Insomma, ci sono davvero tutti gli elementi per pensare che la candidatura emotivamente più forte risulterà essere quella più debole dal punto di vista economico, politico, istituzionale. Anche perché ci sarebbero (ancora) altri problemi piuttosto importanti da risolvere: il primo riguarda l’alternanza dei continenti, visto che i Mondiali del 2014 e del 2026 sono stati organizzati da Paesi americani; e poi l’ultimo precedente in loco, quello di Brasile 2014, viene ricordato in modo negativo dai vertici Fifa: in occasione della Confederations Cup che si svolse un anno prima, inatti, diversi movimenti locali organizzarono delle proteste anche piuttosto violente in molte città del Paese. Nel mirino dei manifestanti finirono il caro biglietti sui trasporti pubblici, la carenza di infrastrutture sanitarie e anche la brutalità della polizia. In alcune località comparvero anche degli striscioni in cui si invitava la Fifa a “pagare il conto”. Una pubblicità non proprio gradita dalla Confederazione calcistica internazionale.

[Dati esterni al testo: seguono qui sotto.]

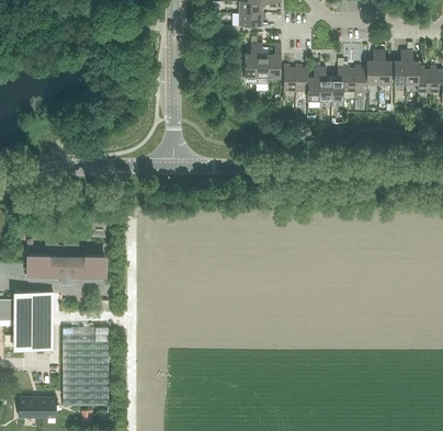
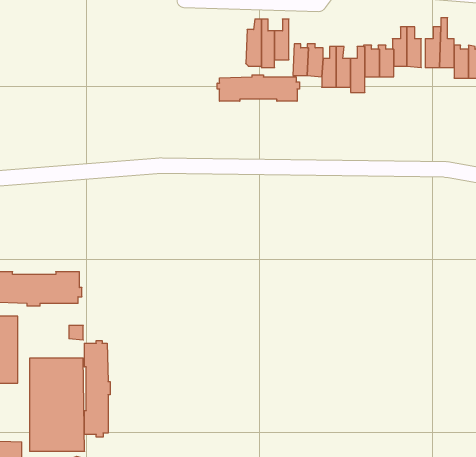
building: none -> [217,75,299,101]
building: none -> [84,341,110,437]

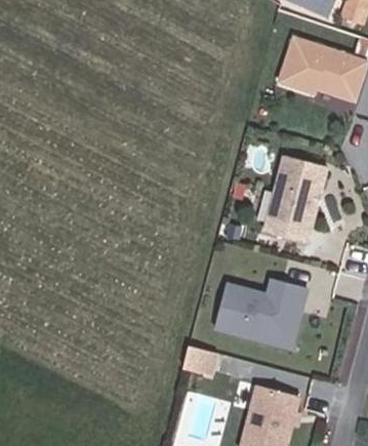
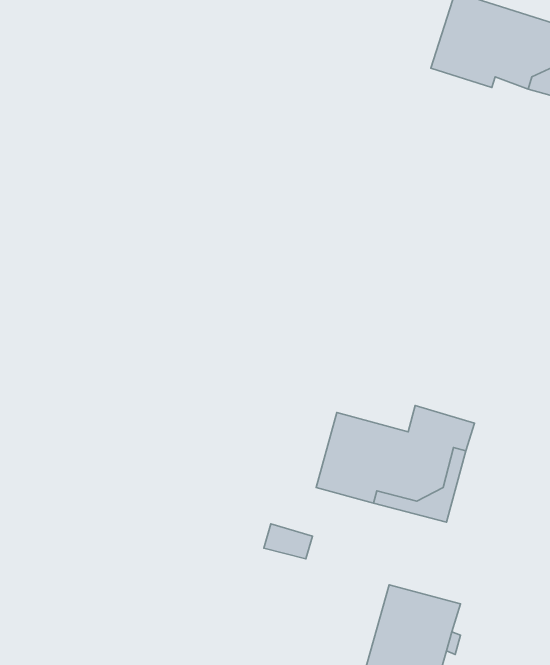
building: [278,155,333,221] -> none

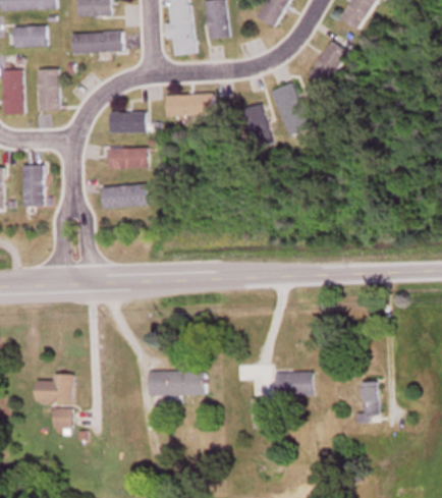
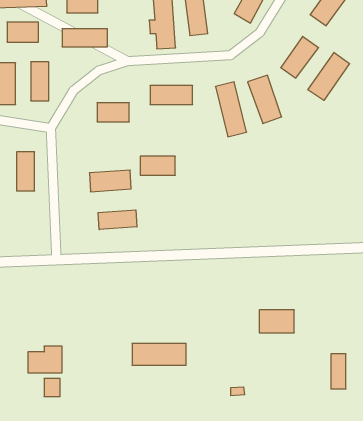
building: none -> [308,52,350,100]
building: [109,148,147,168] -> [140,156,175,175]
building: none -> [98,210,137,230]
building: [275,372,313,396] -> [259,310,294,333]

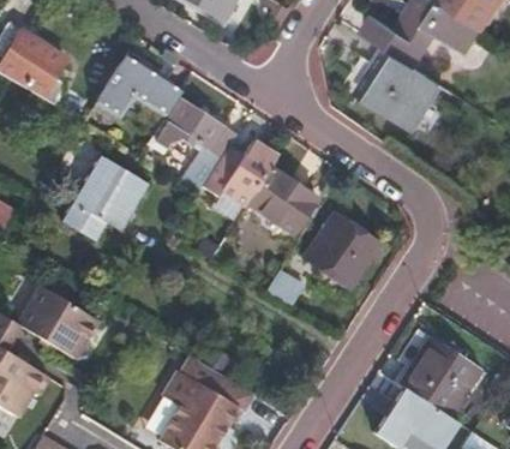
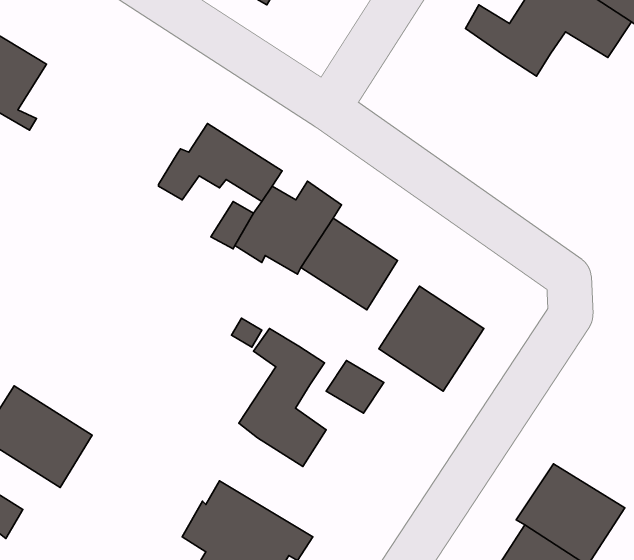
building: [344,50,442,128] -> none
building: [83,55,179,134] -> none
building: [61,157,145,241] -> none
building: none -> [239,329,326,467]

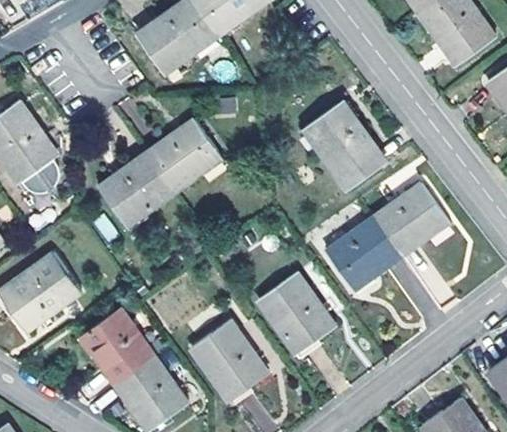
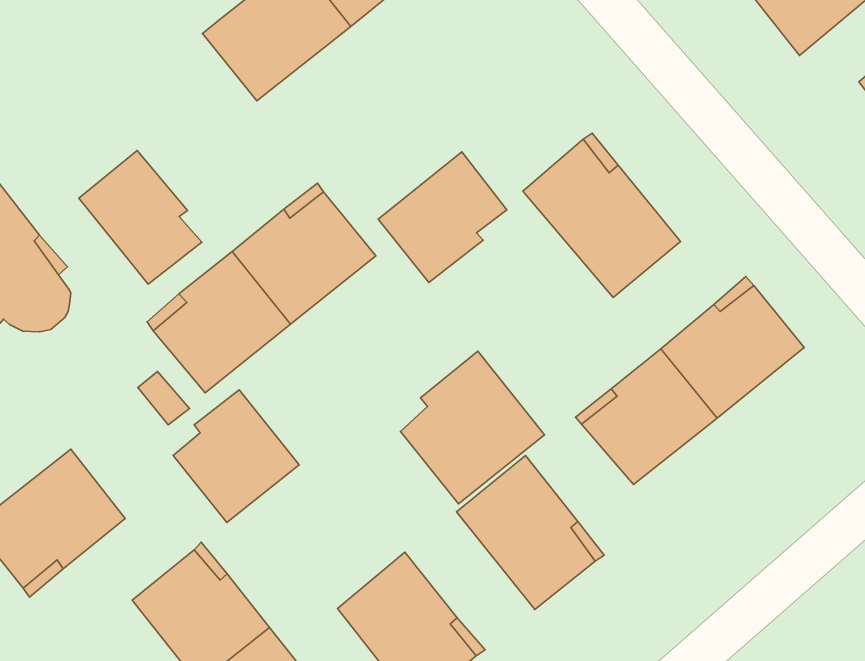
building: none -> [79,150,202,284]
building: none -> [378,152,507,282]
building: none -> [400,351,544,504]
building: none -> [173,390,299,523]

Direttamente da Brasile 2014, uno striscione che la Fifa non avrebbe piacere di rivedere (Yasuoshy Chiba/AFP via Getty Images)

Da qui a un anno e mezzo, come se non bastasse, tutte queste situazioni difficili potrebbero anche peggiorare. Perché i Paesi coinvolti nella candidatura vivono – in parte o totalmente – gli stessi problemi dei loro vicini, dell’Ecuador, della Colombia, del Brasile, soprattutto dal punto di vista economico. E allora i cittadini potrebbero pensare, anche giustamente, che investire tantissimi soldi in una manifestazione sportiva non possa e non debba essere vista come una priorità.

Ovviamente anche i dirigenti della CONMEBOL sono a conoscenza di tutte queste problematiche, e quindi sono coscienti che organizzare il Mondiale in Uruguay, Argentina, Cile e Perù sarà molto difficile. Per non dire impossibile. In questo senso, Espn scrive addirittura che «il vero obiettivo di alcuni operatori della candidatura sudamericana sia quello di accumulare un po’ di voti e di consenso per poi farli valere in seguito, come un’utile merce di scambio per i negoziati futuri». Non sarà un obiettivo romantico, ma sembra essere quello più realistico, almeno in questo momento storico.